*** Exercise data ***
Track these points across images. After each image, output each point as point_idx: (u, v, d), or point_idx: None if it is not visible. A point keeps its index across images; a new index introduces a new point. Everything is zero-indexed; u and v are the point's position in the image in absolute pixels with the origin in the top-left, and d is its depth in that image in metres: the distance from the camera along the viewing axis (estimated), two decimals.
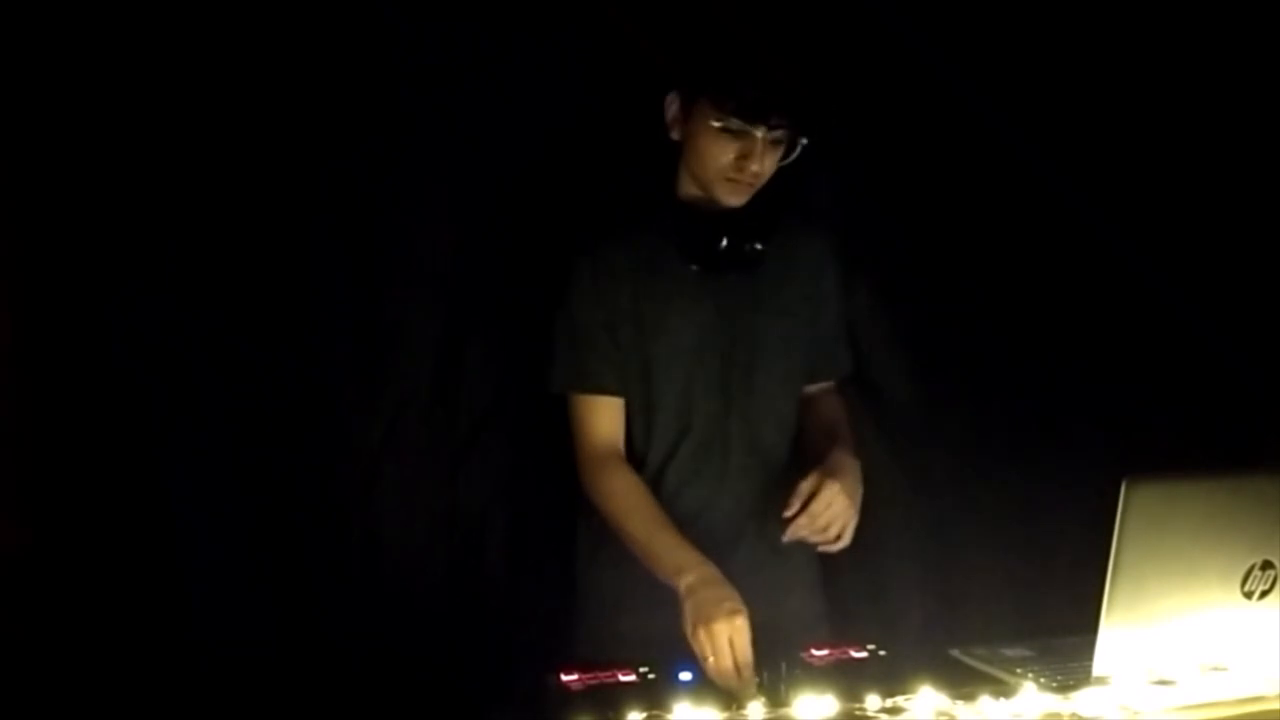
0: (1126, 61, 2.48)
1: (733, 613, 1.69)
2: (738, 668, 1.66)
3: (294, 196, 2.24)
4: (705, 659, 1.68)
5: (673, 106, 1.93)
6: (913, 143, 2.48)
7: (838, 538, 1.87)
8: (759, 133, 1.84)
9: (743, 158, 1.86)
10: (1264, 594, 1.64)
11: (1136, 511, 1.54)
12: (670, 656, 1.71)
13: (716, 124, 1.85)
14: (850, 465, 1.92)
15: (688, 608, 1.74)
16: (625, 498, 1.92)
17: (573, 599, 2.10)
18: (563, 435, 2.09)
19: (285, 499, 2.26)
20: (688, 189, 1.97)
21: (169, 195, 2.16)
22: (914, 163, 2.50)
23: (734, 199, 1.91)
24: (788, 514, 1.84)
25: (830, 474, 1.86)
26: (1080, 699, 1.62)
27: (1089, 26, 2.46)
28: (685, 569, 1.79)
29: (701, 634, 1.69)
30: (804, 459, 2.02)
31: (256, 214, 2.22)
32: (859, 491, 1.90)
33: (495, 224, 2.36)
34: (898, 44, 2.41)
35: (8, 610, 2.10)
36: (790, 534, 1.85)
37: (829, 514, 1.83)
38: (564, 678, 1.67)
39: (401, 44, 2.27)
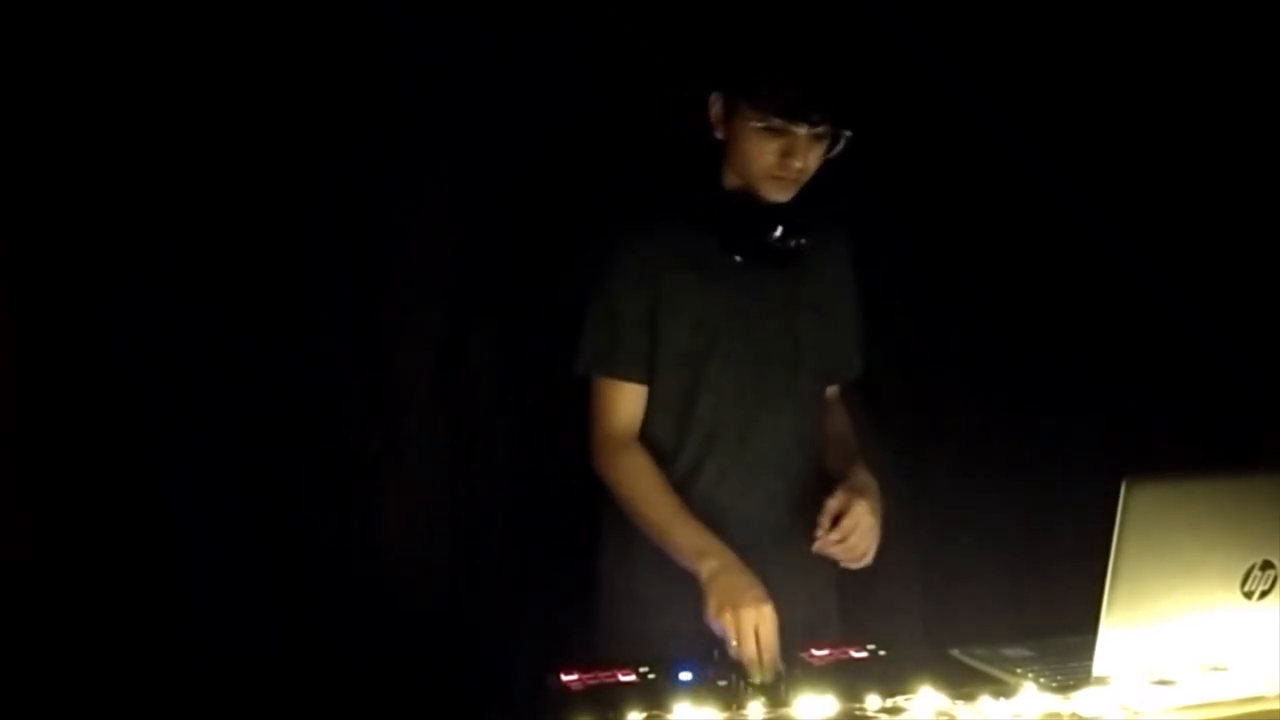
0: (1126, 62, 2.49)
1: (760, 600, 1.73)
2: (761, 655, 1.69)
3: (294, 196, 2.24)
4: (730, 642, 1.71)
5: (715, 106, 1.93)
6: (912, 142, 2.48)
7: (863, 556, 1.88)
8: (801, 130, 1.86)
9: (786, 155, 1.87)
10: (1264, 594, 1.64)
11: (1136, 511, 1.54)
12: (678, 656, 1.72)
13: (758, 124, 1.86)
14: (872, 484, 1.93)
15: (712, 591, 1.76)
16: (642, 481, 1.93)
17: (574, 598, 2.09)
18: (563, 434, 2.09)
19: (285, 499, 2.27)
20: (731, 183, 1.97)
21: (169, 195, 2.17)
22: (914, 162, 2.50)
23: (779, 195, 1.92)
24: (818, 532, 1.85)
25: (857, 493, 1.87)
26: (1080, 699, 1.62)
27: (1090, 26, 2.46)
28: (707, 554, 1.81)
29: (728, 617, 1.72)
30: (822, 473, 2.03)
31: (256, 214, 2.22)
32: (880, 511, 1.91)
33: (495, 224, 2.36)
34: (898, 44, 2.41)
35: (8, 611, 2.10)
36: (818, 548, 1.86)
37: (856, 534, 1.85)
38: (564, 678, 1.67)
39: (401, 44, 2.27)
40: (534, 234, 2.35)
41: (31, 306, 2.13)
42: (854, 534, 1.84)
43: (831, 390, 2.14)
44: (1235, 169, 2.49)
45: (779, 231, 1.92)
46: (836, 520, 1.84)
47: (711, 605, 1.75)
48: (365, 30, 2.24)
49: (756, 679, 1.68)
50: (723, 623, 1.72)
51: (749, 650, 1.70)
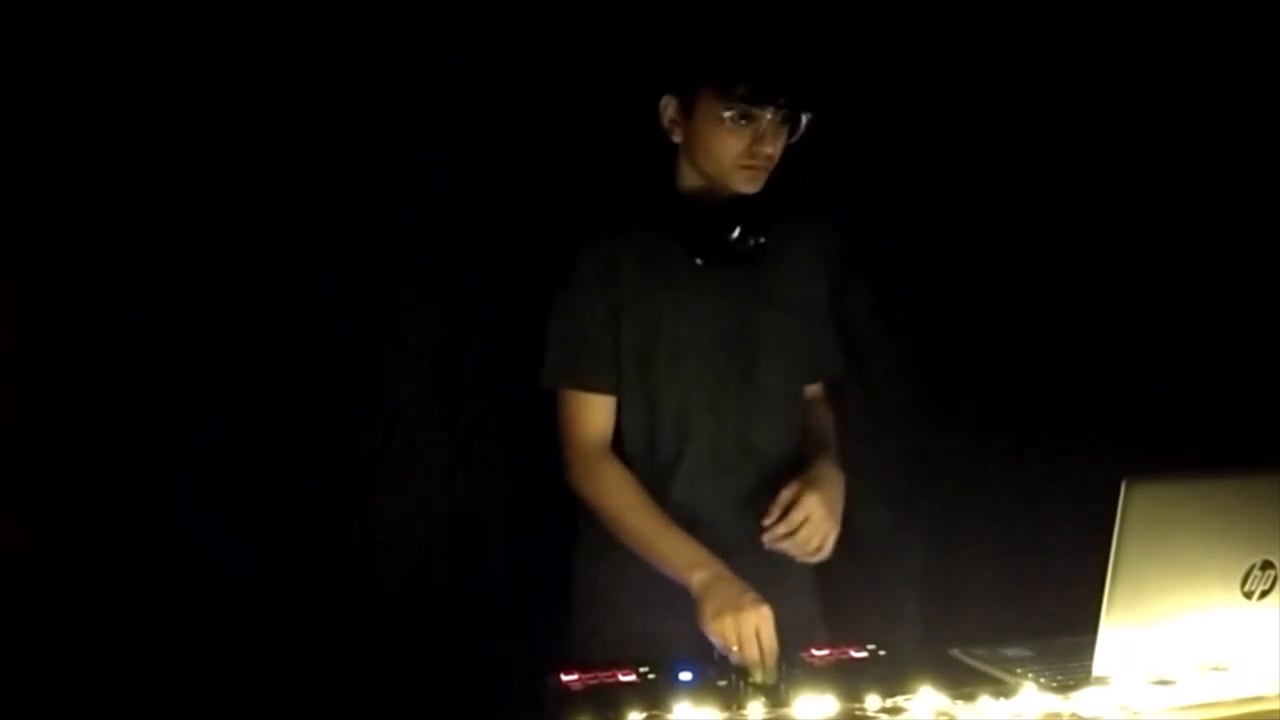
0: (1124, 62, 2.48)
1: (757, 602, 1.74)
2: (762, 656, 1.70)
3: (293, 197, 2.24)
4: (731, 647, 1.71)
5: (669, 109, 1.92)
6: (910, 139, 2.48)
7: (817, 550, 1.87)
8: (768, 114, 1.85)
9: (755, 142, 1.87)
10: (1264, 594, 1.64)
11: (1136, 511, 1.54)
12: (678, 656, 1.72)
13: (726, 113, 1.85)
14: (832, 476, 1.92)
15: (708, 599, 1.76)
16: (622, 493, 1.93)
17: (571, 598, 2.09)
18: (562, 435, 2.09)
19: (285, 499, 2.26)
20: (688, 183, 1.97)
21: (168, 196, 2.16)
22: (913, 160, 2.49)
23: (751, 186, 1.91)
24: (766, 522, 1.85)
25: (810, 485, 1.87)
26: (1080, 699, 1.62)
27: (1089, 15, 2.46)
28: (698, 565, 1.82)
29: (729, 622, 1.72)
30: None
31: (256, 214, 2.22)
32: (840, 503, 1.91)
33: (494, 224, 2.36)
34: (895, 31, 2.41)
35: (7, 610, 2.10)
36: (768, 542, 1.86)
37: (808, 527, 1.85)
38: (564, 678, 1.67)
39: (399, 44, 2.27)
40: (533, 234, 2.35)
41: (32, 308, 2.13)
42: (804, 527, 1.84)
43: (814, 388, 2.14)
44: (1235, 168, 2.49)
45: (737, 232, 1.92)
46: (787, 512, 1.84)
47: (708, 613, 1.75)
48: (364, 30, 2.24)
49: (759, 680, 1.68)
50: (722, 629, 1.72)
51: (752, 654, 1.70)
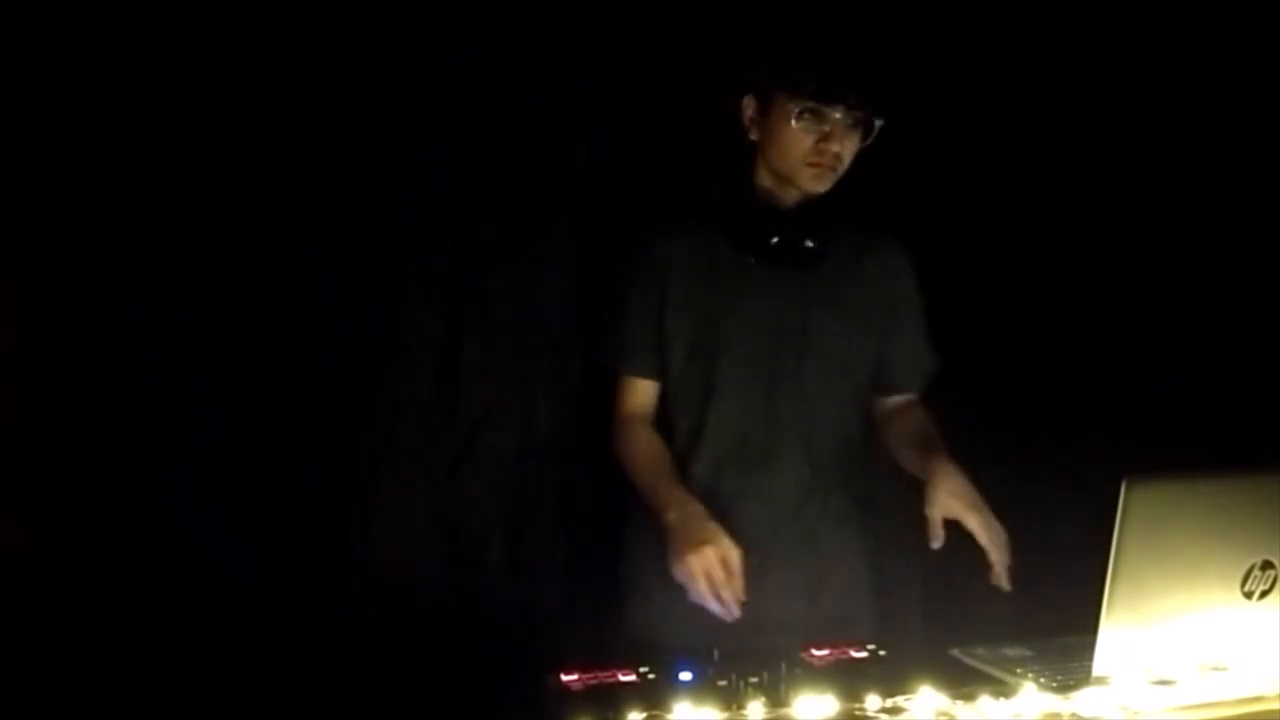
0: (1124, 63, 2.48)
1: (718, 536, 1.77)
2: (719, 593, 1.73)
3: (293, 197, 2.24)
4: (693, 584, 1.76)
5: (749, 108, 1.97)
6: (910, 139, 2.47)
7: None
8: (836, 114, 1.88)
9: (822, 140, 1.90)
10: (1264, 594, 1.64)
11: (1136, 511, 1.54)
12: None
13: (796, 110, 1.89)
14: (959, 471, 1.91)
15: (673, 537, 1.81)
16: (637, 453, 2.01)
17: (575, 596, 2.10)
18: (562, 435, 2.09)
19: (285, 499, 2.26)
20: (762, 183, 2.00)
21: (168, 196, 2.16)
22: (913, 160, 2.49)
23: (819, 185, 1.94)
24: (935, 545, 1.85)
25: (968, 497, 1.87)
26: (1080, 699, 1.62)
27: (1089, 16, 2.46)
28: (671, 505, 1.86)
29: (690, 558, 1.76)
30: (905, 470, 2.04)
31: (256, 214, 2.22)
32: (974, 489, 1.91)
33: (494, 224, 2.36)
34: (929, 29, 2.41)
35: (7, 610, 2.10)
36: (1005, 576, 1.85)
37: (992, 530, 1.85)
38: (564, 678, 1.67)
39: (399, 44, 2.27)
40: (534, 233, 2.35)
41: (31, 308, 2.13)
42: (999, 534, 1.85)
43: (903, 398, 2.14)
44: (1235, 168, 2.49)
45: (777, 238, 1.94)
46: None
47: (671, 550, 1.79)
48: (365, 29, 2.24)
49: (723, 615, 1.71)
50: (683, 565, 1.76)
51: (702, 588, 1.74)
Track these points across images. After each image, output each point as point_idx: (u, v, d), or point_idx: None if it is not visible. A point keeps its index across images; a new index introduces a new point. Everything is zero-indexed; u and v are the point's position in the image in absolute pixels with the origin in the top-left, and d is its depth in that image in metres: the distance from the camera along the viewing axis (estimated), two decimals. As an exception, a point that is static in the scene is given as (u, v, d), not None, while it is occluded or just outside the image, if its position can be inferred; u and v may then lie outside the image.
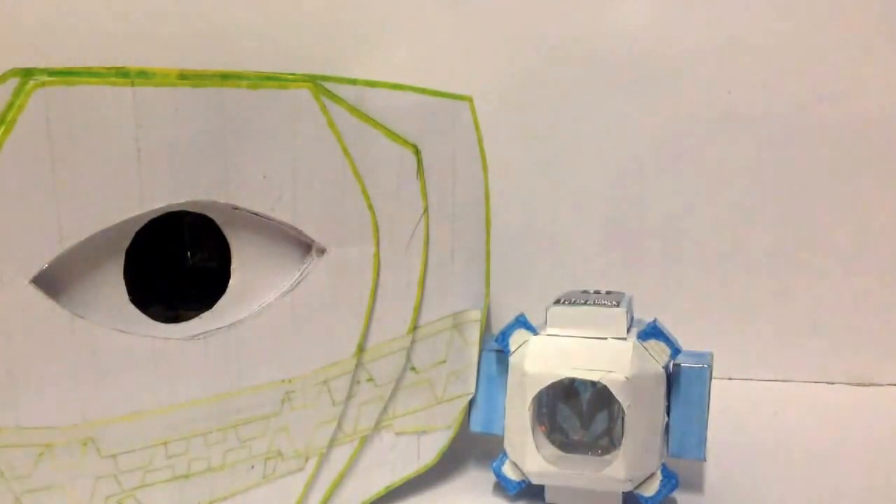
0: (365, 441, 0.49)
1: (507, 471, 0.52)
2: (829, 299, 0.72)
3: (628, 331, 0.50)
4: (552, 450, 0.52)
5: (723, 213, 0.72)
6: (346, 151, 0.44)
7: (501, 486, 0.53)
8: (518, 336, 0.52)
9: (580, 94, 0.69)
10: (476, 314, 0.54)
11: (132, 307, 0.40)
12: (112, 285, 0.39)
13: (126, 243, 0.40)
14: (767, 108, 0.69)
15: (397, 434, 0.51)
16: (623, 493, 0.50)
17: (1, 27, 0.44)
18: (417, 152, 0.48)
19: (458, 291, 0.52)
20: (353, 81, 0.44)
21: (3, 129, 0.34)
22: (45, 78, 0.35)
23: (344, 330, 0.46)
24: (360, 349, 0.47)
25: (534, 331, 0.51)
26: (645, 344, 0.49)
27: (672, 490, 0.49)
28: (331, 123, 0.43)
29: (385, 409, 0.50)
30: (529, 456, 0.50)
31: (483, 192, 0.52)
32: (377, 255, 0.47)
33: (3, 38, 0.45)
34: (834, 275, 0.72)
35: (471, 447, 0.59)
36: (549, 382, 0.49)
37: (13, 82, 0.35)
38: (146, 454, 0.41)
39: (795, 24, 0.68)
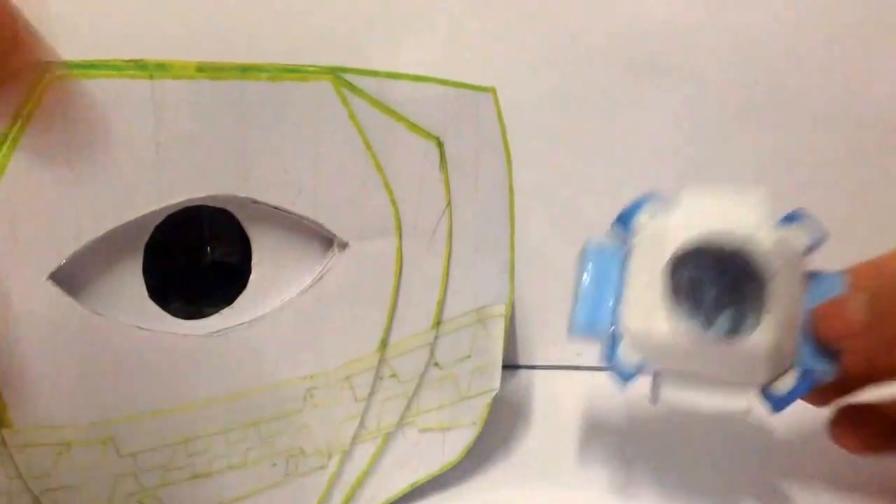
0: (388, 438, 0.49)
1: (624, 352, 0.45)
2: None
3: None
4: (684, 323, 0.44)
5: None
6: (367, 144, 0.44)
7: (615, 377, 0.46)
8: (650, 208, 0.48)
9: (604, 85, 0.69)
10: (500, 309, 0.53)
11: (151, 303, 0.40)
12: (131, 281, 0.39)
13: (145, 238, 0.39)
14: (794, 99, 0.69)
15: (421, 431, 0.50)
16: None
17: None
18: (440, 144, 0.47)
19: (482, 286, 0.52)
20: (375, 73, 0.44)
21: (20, 123, 0.34)
22: (63, 71, 0.35)
23: (366, 325, 0.46)
24: (384, 344, 0.47)
25: (665, 202, 0.48)
26: (787, 228, 0.45)
27: (808, 388, 0.44)
28: (352, 116, 0.43)
29: (408, 405, 0.49)
30: (661, 323, 0.44)
31: (507, 184, 0.52)
32: (400, 248, 0.46)
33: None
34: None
35: (496, 445, 0.59)
36: (696, 233, 0.44)
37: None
38: (166, 452, 0.40)
39: (824, 14, 0.67)
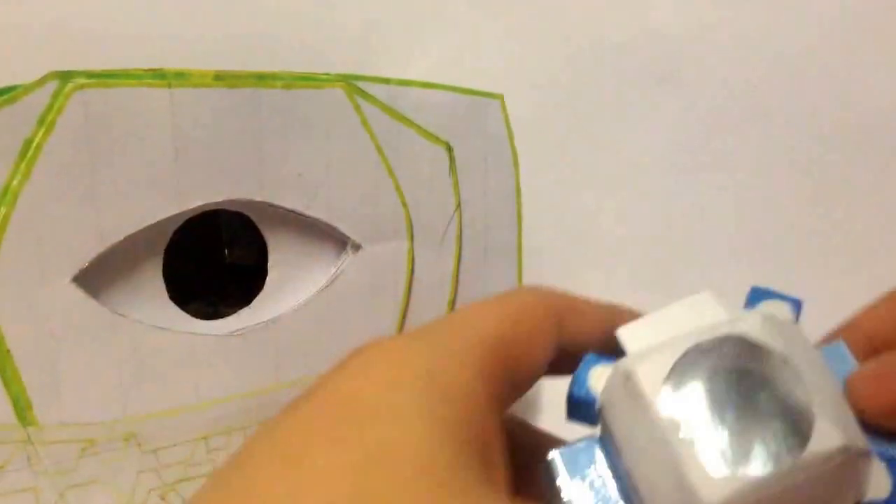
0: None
1: None
2: (859, 301, 0.72)
3: None
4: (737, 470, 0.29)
5: (760, 213, 0.71)
6: (379, 149, 0.44)
7: None
8: (597, 374, 0.33)
9: (612, 91, 0.69)
10: (510, 309, 0.53)
11: (171, 305, 0.41)
12: (151, 283, 0.40)
13: (165, 242, 0.40)
14: (802, 106, 0.69)
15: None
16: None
17: (39, 30, 0.45)
18: (450, 149, 0.48)
19: (492, 287, 0.52)
20: (386, 81, 0.45)
21: (42, 131, 0.35)
22: (84, 80, 0.36)
23: (379, 325, 0.47)
24: (396, 345, 0.47)
25: (612, 360, 0.33)
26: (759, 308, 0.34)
27: None
28: (364, 122, 0.44)
29: (421, 404, 0.50)
30: (703, 481, 0.29)
31: (515, 188, 0.52)
32: (411, 250, 0.47)
33: (41, 42, 0.45)
34: (861, 275, 0.72)
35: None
36: (670, 365, 0.31)
37: (52, 85, 0.35)
38: (187, 448, 0.41)
39: (831, 22, 0.68)
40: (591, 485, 0.32)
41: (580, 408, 0.32)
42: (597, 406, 0.32)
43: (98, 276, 0.38)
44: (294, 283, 0.44)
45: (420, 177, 0.47)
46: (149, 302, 0.40)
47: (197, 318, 0.42)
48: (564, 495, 0.31)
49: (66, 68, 0.36)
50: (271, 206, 0.42)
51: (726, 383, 0.32)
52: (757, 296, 0.35)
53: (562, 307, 0.32)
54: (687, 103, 0.70)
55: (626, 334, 0.34)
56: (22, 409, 0.37)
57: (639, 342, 0.33)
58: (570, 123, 0.70)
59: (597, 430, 0.33)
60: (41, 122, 0.35)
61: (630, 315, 0.35)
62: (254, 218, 0.43)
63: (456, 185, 0.49)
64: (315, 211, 0.43)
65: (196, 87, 0.38)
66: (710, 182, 0.71)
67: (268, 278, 0.44)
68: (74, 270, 0.37)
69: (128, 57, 0.40)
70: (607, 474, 0.32)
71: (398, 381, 0.24)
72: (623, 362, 0.32)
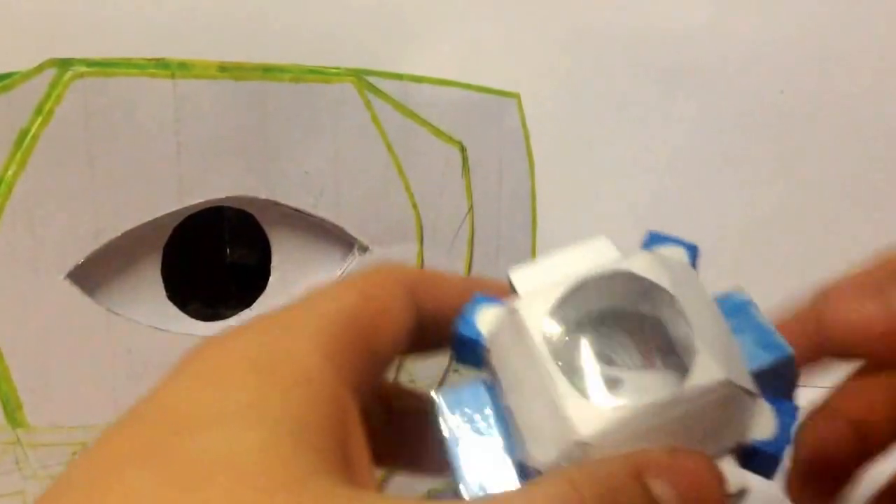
*** End of Exercise data ***
# Work instruction
From the records above, repeat exactly the lines from the one with "17: (573, 599, 2.10)" through the one with "28: (685, 569, 1.79)", both included.

# Answer below
17: (573, 599, 2.10)
18: (563, 435, 2.09)
19: (285, 499, 2.26)
20: (688, 189, 1.97)
21: (169, 195, 2.16)
22: (914, 163, 2.50)
23: (734, 199, 1.91)
24: (788, 514, 1.84)
25: (830, 474, 1.86)
26: (1080, 699, 1.62)
27: (1089, 26, 2.46)
28: (685, 569, 1.79)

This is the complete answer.